What Jewish Tradition Teaches Us About Rest

by Carter Mateer, a member of our Emerging Leaders Council

How can ancient principles directly apply to the challenges we faced in 2020? Though King Solomon lamented over this, we can take heed because when it comes to the trials of human nature there truly is nothing new under the sun.

The Abrahamic creation story is at danger of being misunderstood by Western audiences. First, because of its familiarity and second, because of a cultural divide in how information is transmitted. In Western culture, we are trained to learn through principles and logic, but in the culture of the East the most valuable way to learn is through storytelling. In particular, the oddities in the stories can point to an important principle the author wants to emphasize.

The curious phrase “[a]nd there was evening, and there was morning” is repeated for each day in the first chapters of Genesis. It is a phrase that our Western eyes might gloss over, but Eastern eyes would question. Why does the day begin in the evening? Following in this pattern, Shabbat, the Jewish day of rest, goes from sundown on Friday to sundown on Saturday. We are accustomed to our day beginning in the morning as we wake, check our phones and begin to think of the day’s work. But the Israelites were learning an important lesson that every day begins at night as you go to sleep. It begins with rest.

Check out my interview with Chris Coursey, author of “The Joy Switch” — related to the subject of this piece:



Importantly, when we remember this audience, we realize why this lesson of rest would be embedded into the creation story. Genesis is thought to be written down by Moses and orally told to the newly freed Jewish slaves as they marched from Egypt into what would be the 40-year journey towards the promised land. They had been overworked, abused, and stripped of their identity as a chosen people and now Moses began to remind them of who they were. It is astonishing that the first and most important lesson the Israelites must learn is rest. And with the year we have had, it is one that we too must learn again.

In our pandemic reality many things have changed. Most of us have taken work home with us, the mainstream media dominates the narrative and social media pushes us further into our respective “echo chambers.” The war for our attention is like never before in human history. We are addicted to outrage.
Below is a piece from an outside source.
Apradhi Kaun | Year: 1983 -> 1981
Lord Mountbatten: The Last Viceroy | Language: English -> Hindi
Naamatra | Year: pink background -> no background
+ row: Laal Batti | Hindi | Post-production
Our attention is becoming a commodity — it drives profit for companies and because of that, rest is harder to come by. Your attention is sought after, and it is valuable. For that reason, we have to shift our paradigm of what rest is. Peace is not a passive endeavor — peace must be actively protected. This starts by building habits to unplug from the 24/7 news cycle such as taking a weekly day of rest, setting technology time limits, practicing gratitude or sleeping with your phone away from your bed.

Happiness is the ability to enjoy what you have and that simply cannot be achieved without learning to rest.